The Windrush generation refers to people who moved to Britain from the Caribbean between 1949 and 1973. These people could move ‘freely’ to the UK because the Caribbean was part of the British Commonwealth at the time.
However, in 2012, the government’s ‘hostile environment policy’, announced that it would make conditions ‘unlivable’ for undocumented migrants in the UK, in hope that it would force them to leave.
Most of the people from the Windrush generation moved in the UK as children under their parents’ passports and most of the documents, like landing cards, were destroyed over time.
It was, therefore, impossible for these people to produce required documents and they were wrongly detained, deported and were denied their legal rights.

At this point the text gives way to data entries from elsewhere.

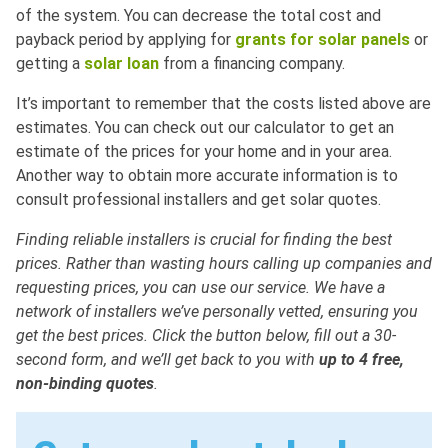
of the system. You can decrease the total cost and
payback period by applying for
grants for solar panels
or
getting a
solar loan
from a financing company.
It’s important to remember that the costs listed above are
estimates. You can check out our calculator to get an
estimate of the prices for your home and in your area.
Another way to obtain more accurate information is to
consult professional installers and get solar quotes.
Finding reliable installers is crucial for finding the best
prices. Rather than wasting hours calling up companies and
requesting prices, you can use our service. We have a
network of installers we’ve personally vetted, ensuring you
get the best prices. Click the button below, fill out a 30-
second form, and we’ll get back to you with
up to 4 free,
non-binding quotes
.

The ‘hostile environment policy’ is still in place now.
These people, who essentially did nothing wrong at all, were blatantly discriminated against by the British government.
The UK is no stranger to police brutality controversy either. Mark Duggan, a 29-year old black man, was shot dead by Metropolitan Police in Tottenham. His death sparked nationwide riots back in 2011.
While attempting to arrest Duggan on suspicion of planning an attack, a police officer shot and killed Duggan. It was believed by the police that Duggan was in the possession of a handgun.
Duggan’s death was ruled a lawful killing; however, critics have accused the police of misconduct and claimed the police failed to cooperate with investigators on several occasions.
Furthermore, statistics gathered between 2017 and 2018 suggest that Metropolitan Police officers were four times more likely to use force against black people than white people.
At the time of writing, British Black Lives Matter protests are taking place all over the country, in response to the death of George Floyd.
Last Sunday, the Statue of Edward Colston, a 17th-century slave owner, was torn down and thrown into the harbour.
Prime Minister, Boris Johnson, described the incident as a “criminal act”. However, many have challenged Johnson and have claimed that the statue is just a symbol of racism and cruelty. The incident really has divided opinion.
Whether Britain is as racist as other countries is another matter entirely. But being less racist is ultimately still racist.